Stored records
####

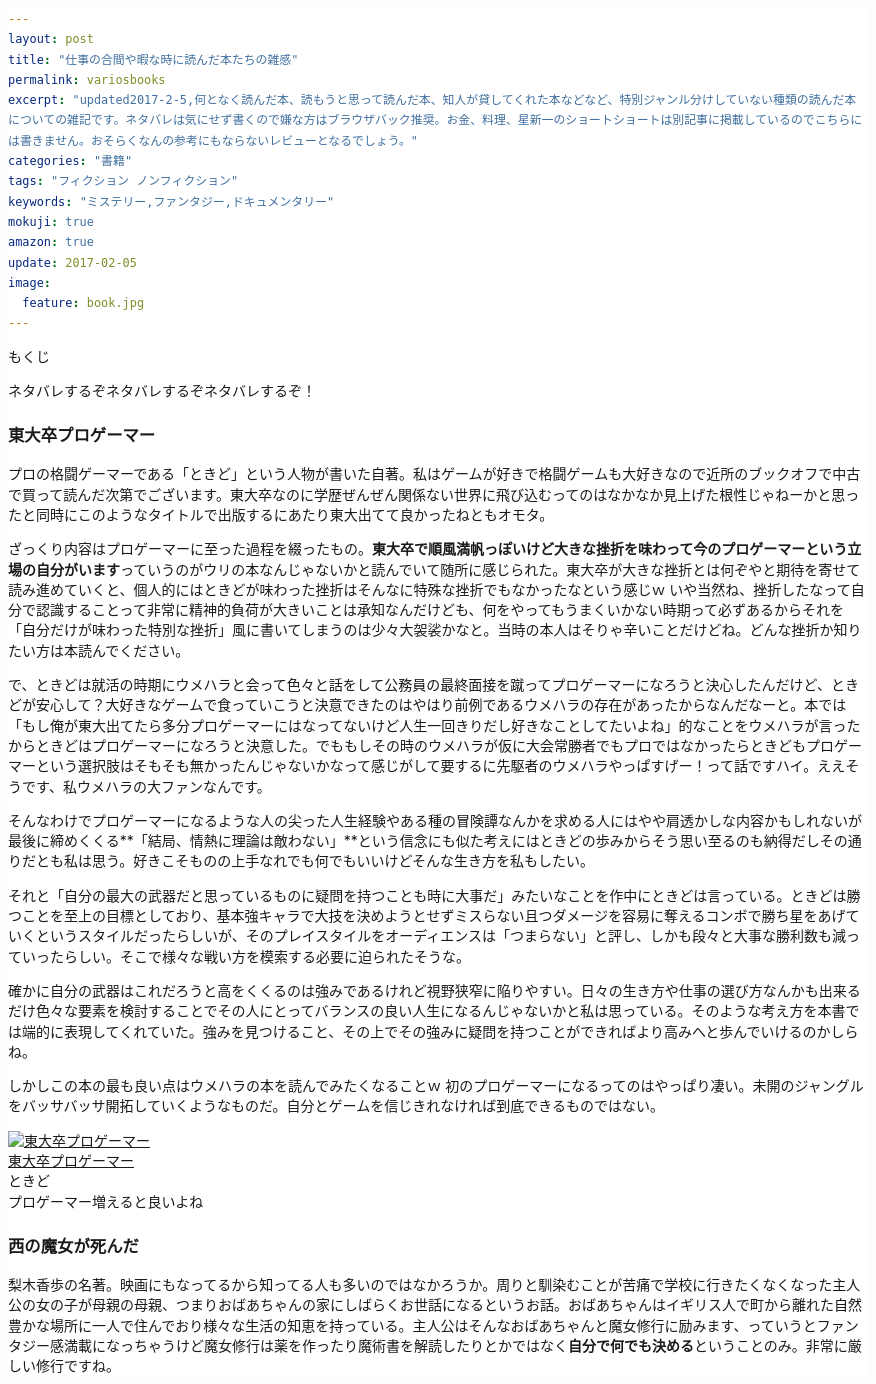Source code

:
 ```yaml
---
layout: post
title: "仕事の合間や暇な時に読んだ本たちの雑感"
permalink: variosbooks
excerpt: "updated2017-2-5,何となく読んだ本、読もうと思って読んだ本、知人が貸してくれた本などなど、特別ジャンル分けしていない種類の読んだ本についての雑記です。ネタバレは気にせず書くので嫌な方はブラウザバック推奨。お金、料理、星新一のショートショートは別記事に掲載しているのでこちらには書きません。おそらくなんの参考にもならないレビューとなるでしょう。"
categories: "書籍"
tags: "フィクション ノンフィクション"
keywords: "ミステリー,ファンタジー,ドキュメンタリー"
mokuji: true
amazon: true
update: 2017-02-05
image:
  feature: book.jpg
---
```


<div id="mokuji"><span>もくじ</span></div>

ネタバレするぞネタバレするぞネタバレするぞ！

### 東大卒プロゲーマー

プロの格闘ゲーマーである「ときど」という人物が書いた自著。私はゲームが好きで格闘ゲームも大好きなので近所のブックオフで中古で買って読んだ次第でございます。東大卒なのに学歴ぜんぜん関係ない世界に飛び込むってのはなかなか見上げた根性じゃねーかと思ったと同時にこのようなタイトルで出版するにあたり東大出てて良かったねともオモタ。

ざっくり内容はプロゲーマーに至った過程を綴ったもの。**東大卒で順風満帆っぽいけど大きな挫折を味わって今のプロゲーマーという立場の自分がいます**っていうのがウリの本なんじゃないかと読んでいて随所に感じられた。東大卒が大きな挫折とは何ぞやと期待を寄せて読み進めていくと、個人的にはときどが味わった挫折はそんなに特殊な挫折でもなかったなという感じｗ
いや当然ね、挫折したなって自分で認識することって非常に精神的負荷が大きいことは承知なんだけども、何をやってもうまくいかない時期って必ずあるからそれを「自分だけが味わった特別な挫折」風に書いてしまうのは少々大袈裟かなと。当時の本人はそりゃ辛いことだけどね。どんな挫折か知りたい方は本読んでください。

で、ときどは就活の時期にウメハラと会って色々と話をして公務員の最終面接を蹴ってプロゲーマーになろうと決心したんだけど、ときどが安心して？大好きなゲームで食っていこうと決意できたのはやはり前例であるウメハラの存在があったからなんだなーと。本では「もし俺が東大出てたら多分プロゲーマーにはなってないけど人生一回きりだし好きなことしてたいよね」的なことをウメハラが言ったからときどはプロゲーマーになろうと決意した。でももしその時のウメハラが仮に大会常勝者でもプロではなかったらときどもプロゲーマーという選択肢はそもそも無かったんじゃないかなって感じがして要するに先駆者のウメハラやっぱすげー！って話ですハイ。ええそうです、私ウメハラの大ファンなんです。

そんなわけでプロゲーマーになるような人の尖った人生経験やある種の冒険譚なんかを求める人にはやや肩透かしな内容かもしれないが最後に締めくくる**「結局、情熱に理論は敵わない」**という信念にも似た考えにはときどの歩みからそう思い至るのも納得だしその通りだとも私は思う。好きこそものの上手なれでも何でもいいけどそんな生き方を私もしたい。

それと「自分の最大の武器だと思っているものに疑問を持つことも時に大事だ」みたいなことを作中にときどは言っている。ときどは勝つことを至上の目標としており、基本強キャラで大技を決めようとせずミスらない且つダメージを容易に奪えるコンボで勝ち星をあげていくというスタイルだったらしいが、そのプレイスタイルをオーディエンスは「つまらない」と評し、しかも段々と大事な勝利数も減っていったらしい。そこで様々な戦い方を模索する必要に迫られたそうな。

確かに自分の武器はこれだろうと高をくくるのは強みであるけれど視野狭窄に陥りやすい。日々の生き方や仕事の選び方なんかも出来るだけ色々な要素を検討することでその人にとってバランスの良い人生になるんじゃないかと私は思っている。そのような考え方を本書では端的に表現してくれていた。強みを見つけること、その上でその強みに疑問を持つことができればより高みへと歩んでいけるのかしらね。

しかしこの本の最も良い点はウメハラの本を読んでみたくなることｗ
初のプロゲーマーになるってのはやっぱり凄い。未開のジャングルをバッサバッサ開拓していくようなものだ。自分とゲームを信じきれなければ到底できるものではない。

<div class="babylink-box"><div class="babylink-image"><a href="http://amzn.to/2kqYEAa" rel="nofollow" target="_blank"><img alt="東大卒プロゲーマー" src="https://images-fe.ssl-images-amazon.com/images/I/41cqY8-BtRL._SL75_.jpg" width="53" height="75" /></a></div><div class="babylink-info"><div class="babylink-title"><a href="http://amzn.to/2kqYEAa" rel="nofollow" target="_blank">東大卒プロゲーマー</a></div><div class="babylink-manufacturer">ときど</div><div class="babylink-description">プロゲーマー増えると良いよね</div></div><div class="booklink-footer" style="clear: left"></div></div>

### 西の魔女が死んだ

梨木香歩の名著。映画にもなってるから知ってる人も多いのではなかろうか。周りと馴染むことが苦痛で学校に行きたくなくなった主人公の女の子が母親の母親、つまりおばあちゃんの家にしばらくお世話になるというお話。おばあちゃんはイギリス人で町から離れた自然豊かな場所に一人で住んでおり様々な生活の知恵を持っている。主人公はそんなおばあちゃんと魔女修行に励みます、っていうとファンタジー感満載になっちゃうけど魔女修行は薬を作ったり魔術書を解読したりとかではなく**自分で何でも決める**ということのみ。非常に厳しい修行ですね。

####

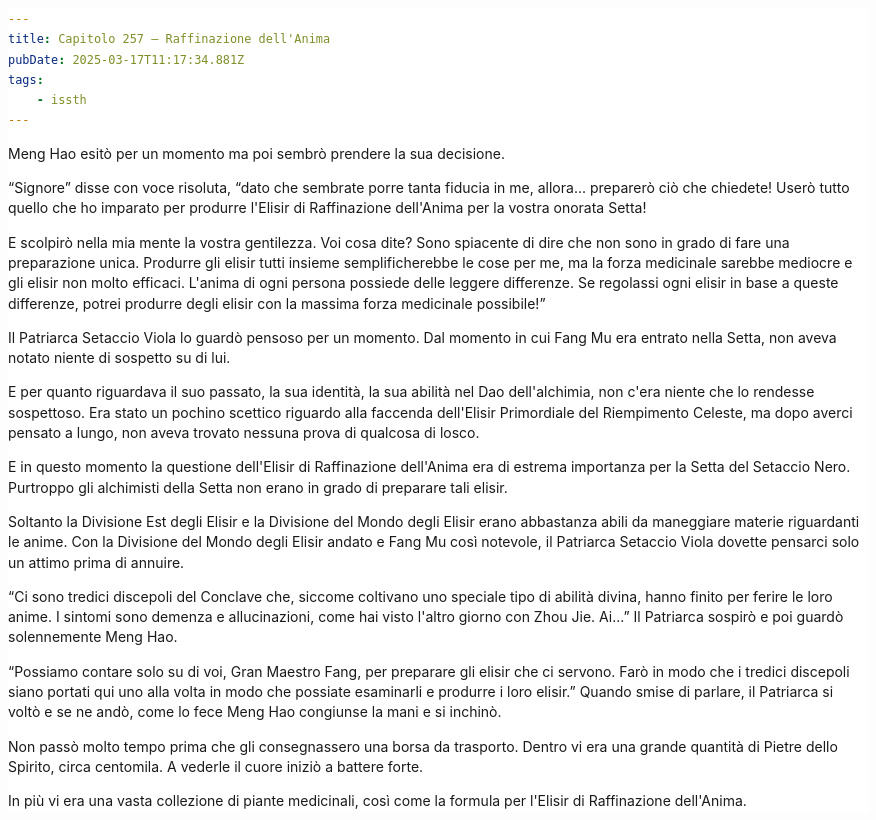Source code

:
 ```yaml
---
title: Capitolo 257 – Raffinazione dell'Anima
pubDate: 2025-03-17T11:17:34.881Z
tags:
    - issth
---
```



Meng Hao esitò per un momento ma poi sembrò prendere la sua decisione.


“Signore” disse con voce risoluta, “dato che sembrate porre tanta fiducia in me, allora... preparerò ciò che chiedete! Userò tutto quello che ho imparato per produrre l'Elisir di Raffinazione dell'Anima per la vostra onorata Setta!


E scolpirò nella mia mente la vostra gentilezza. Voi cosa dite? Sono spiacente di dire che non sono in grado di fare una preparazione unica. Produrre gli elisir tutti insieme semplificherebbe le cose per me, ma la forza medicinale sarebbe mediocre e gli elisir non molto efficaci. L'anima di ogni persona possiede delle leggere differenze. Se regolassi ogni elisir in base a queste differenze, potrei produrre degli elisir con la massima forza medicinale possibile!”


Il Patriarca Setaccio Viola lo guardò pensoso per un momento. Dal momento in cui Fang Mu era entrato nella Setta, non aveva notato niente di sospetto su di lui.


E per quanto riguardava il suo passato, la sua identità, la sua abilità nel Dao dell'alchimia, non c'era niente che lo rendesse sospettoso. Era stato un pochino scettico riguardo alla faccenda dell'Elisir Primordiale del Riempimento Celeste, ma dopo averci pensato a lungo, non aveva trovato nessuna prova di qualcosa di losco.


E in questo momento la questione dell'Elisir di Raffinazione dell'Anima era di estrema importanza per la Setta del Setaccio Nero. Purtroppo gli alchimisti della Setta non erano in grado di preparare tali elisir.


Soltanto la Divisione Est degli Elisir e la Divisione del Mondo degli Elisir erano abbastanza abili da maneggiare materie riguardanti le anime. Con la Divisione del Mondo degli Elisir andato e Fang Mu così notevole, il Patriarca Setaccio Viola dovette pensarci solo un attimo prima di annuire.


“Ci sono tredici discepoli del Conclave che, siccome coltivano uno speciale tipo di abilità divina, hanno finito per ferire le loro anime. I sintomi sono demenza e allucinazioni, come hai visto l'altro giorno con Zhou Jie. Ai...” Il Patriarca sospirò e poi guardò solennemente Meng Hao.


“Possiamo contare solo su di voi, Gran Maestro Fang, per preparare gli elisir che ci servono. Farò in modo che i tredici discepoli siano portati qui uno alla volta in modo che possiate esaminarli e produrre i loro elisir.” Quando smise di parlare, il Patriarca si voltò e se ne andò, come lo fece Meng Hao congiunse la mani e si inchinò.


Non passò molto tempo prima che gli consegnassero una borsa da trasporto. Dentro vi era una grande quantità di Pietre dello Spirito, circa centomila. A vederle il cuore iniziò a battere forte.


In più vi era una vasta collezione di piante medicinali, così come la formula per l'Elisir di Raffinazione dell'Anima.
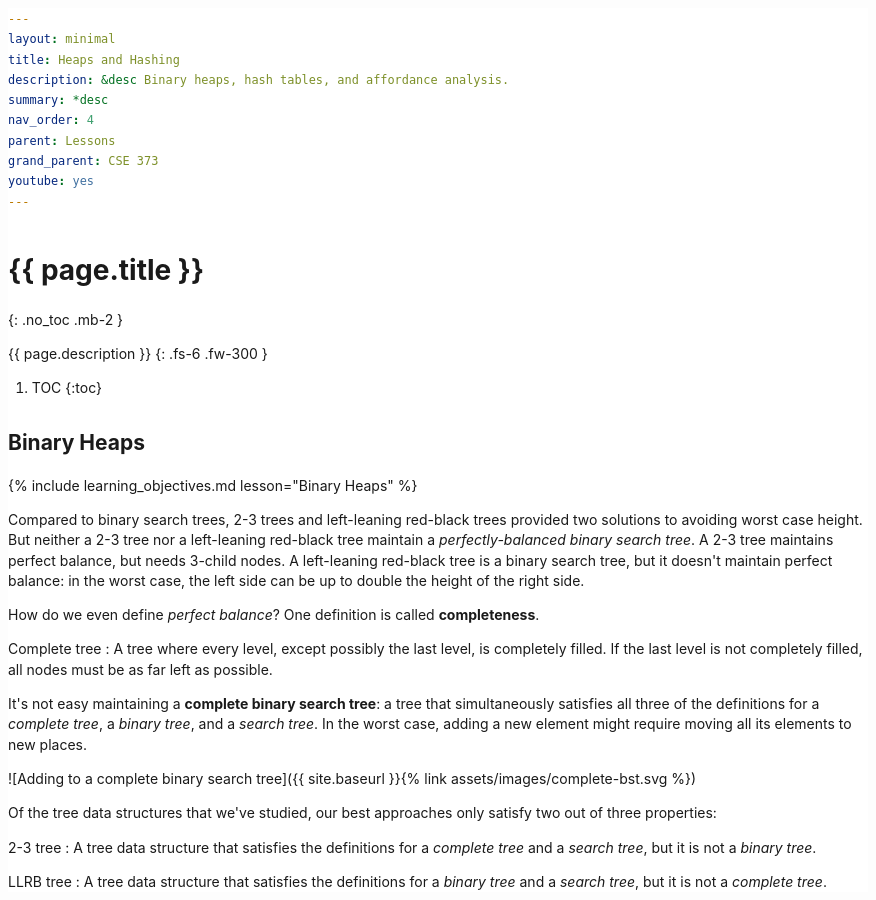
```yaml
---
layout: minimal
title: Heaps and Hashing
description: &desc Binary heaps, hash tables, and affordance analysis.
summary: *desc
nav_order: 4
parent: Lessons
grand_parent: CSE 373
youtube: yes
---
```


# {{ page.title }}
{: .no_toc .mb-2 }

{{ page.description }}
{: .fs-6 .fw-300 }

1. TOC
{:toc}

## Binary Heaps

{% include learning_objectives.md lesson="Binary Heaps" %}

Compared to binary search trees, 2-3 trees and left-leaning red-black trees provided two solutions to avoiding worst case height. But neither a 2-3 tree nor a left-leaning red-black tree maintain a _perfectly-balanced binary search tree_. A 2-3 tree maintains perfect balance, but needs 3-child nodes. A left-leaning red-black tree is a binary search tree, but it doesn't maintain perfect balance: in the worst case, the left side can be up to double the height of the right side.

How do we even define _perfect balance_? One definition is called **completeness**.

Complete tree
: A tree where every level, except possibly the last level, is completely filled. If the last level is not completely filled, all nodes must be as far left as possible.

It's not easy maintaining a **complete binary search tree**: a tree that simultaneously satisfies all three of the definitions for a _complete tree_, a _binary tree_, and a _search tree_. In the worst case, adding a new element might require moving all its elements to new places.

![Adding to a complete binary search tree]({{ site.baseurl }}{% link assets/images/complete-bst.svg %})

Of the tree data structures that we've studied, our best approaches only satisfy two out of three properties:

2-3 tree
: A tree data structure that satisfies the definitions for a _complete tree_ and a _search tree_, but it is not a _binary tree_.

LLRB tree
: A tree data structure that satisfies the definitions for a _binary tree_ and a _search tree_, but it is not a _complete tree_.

####

* YOUR INSTRUCTIONS *
Above are the records; from them, give again exactly the lines from the one containing "そんなわけでプロゲーマーにな" to the one containing "梨木香歩の名著。映画にもなっ", both lines included, and nothing more.

* TASK RESULT *
そんなわけでプロゲーマーになるような人の尖った人生経験やある種の冒険譚なんかを求める人にはやや肩透かしな内容かもしれないが最後に締めくくる**「結局、情熱に理論は敵わない」**という信念にも似た考えにはときどの歩みからそう思い至るのも納得だしその通りだとも私は思う。好きこそものの上手なれでも何でもいいけどそんな生き方を私もしたい。

それと「自分の最大の武器だと思っているものに疑問を持つことも時に大事だ」みたいなことを作中にときどは言っている。ときどは勝つことを至上の目標としており、基本強キャラで大技を決めようとせずミスらない且つダメージを容易に奪えるコンボで勝ち星をあげていくというスタイルだったらしいが、そのプレイスタイルをオーディエンスは「つまらない」と評し、しかも段々と大事な勝利数も減っていったらしい。そこで様々な戦い方を模索する必要に迫られたそうな。

確かに自分の武器はこれだろうと高をくくるのは強みであるけれど視野狭窄に陥りやすい。日々の生き方や仕事の選び方なんかも出来るだけ色々な要素を検討することでその人にとってバランスの良い人生になるんじゃないかと私は思っている。そのような考え方を本書では端的に表現してくれていた。強みを見つけること、その上でその強みに疑問を持つことができればより高みへと歩んでいけるのかしらね。

しかしこの本の最も良い点はウメハラの本を読んでみたくなることｗ
初のプロゲーマーになるってのはやっぱり凄い。未開のジャングルをバッサバッサ開拓していくようなものだ。自分とゲームを信じきれなければ到底できるものではない。

<div class="babylink-box"><div class="babylink-image"><a href="http://amzn.to/2kqYEAa" rel="nofollow" target="_blank"><img alt="東大卒プロゲーマー" src="https://images-fe.ssl-images-amazon.com/images/I/41cqY8-BtRL._SL75_.jpg" width="53" height="75" /></a></div><div class="babylink-info"><div class="babylink-title"><a href="http://amzn.to/2kqYEAa" rel="nofollow" target="_blank">東大卒プロゲーマー</a></div><div class="babylink-manufacturer">ときど</div><div class="babylink-description">プロゲーマー増えると良いよね</div></div><div class="booklink-footer" style="clear: left"></div></div>

### 西の魔女が死んだ

梨木香歩の名著。映画にもなってるから知ってる人も多いのではなかろうか。周りと馴染むことが苦痛で学校に行きたくなくなった主人公の女の子が母親の母親、つまりおばあちゃんの家にしばらくお世話になるというお話。おばあちゃんはイギリス人で町から離れた自然豊かな場所に一人で住んでおり様々な生活の知恵を持っている。主人公はそんなおばあちゃんと魔女修行に励みます、っていうとファンタジー感満載になっちゃうけど魔女修行は薬を作ったり魔術書を解読したりとかではなく**自分で何でも決める**ということのみ。非常に厳しい修行ですね。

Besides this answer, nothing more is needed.